• TO DO:
The lines you return must be all those in the data that hold the string "center".

• PROVIDED MATERIAL:
*** Begin section ***

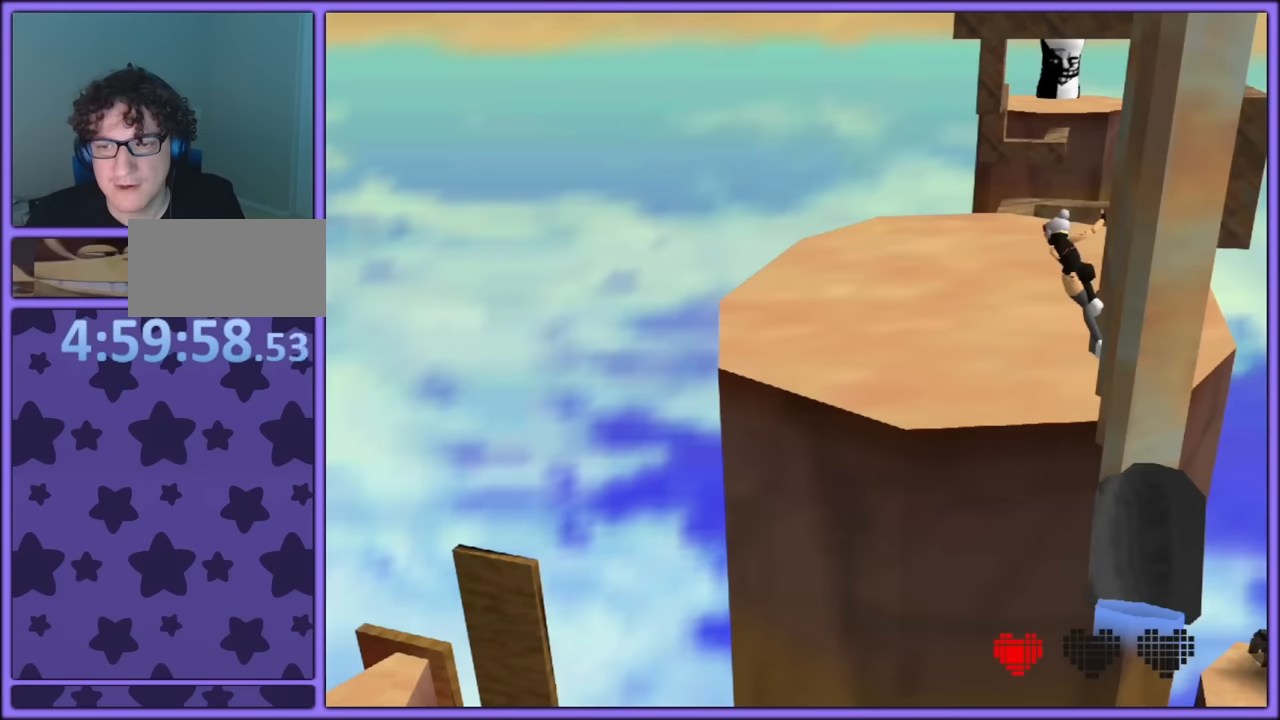
Gameplay with a controller (Nintendo layout); each line is a JSON object with the inputs held at the frame after it. "button_events" lists button changes between this image and that frame as [ms after this image, input, new state], when the widget could be followed in between (sticks are given only as held states). Not read: L1 L3 R3.
{"buttons": ["C_LEFT"], "left_stick": "center", "button_events": [[350, "C_LEFT", "down"]]}
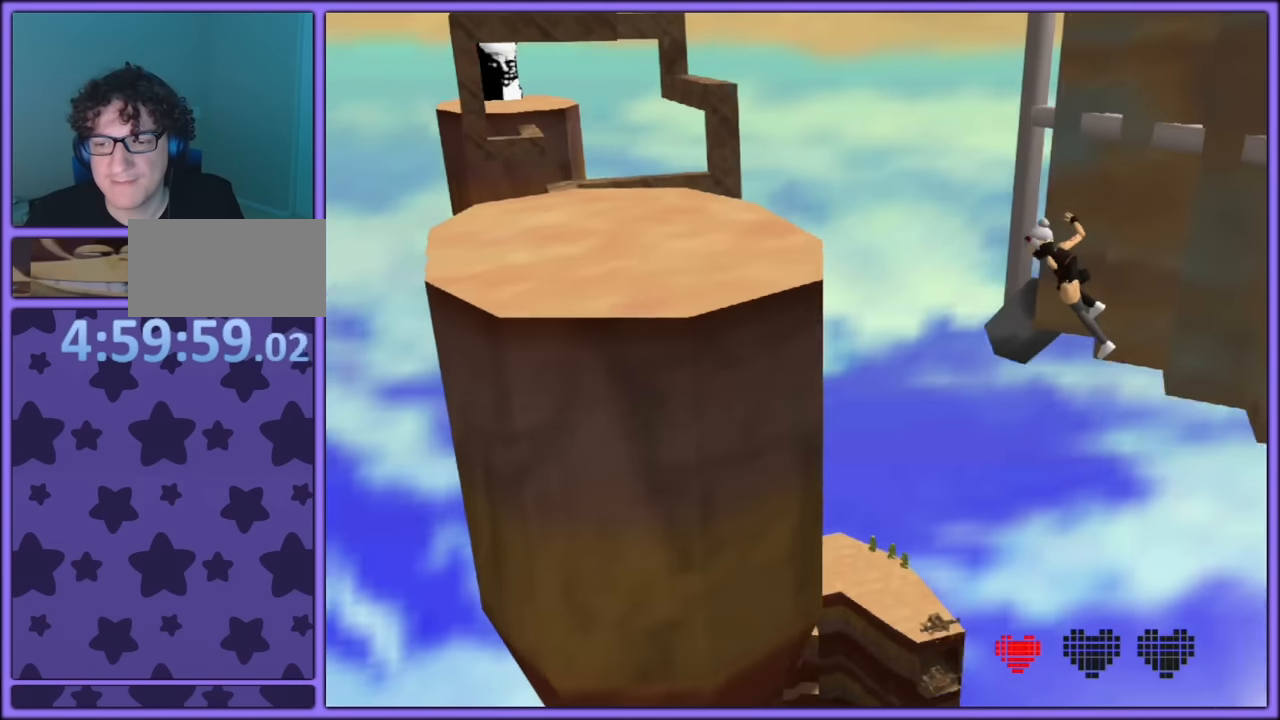
{"buttons": [], "left_stick": "center", "button_events": [[33, "C_LEFT", "up"]]}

*** End section ***

• SOLUTION TO THIS EXERCISE:
{"buttons": ["C_LEFT"], "left_stick": "center", "button_events": [[350, "C_LEFT", "down"]]}
{"buttons": [], "left_stick": "center", "button_events": [[33, "C_LEFT", "up"]]}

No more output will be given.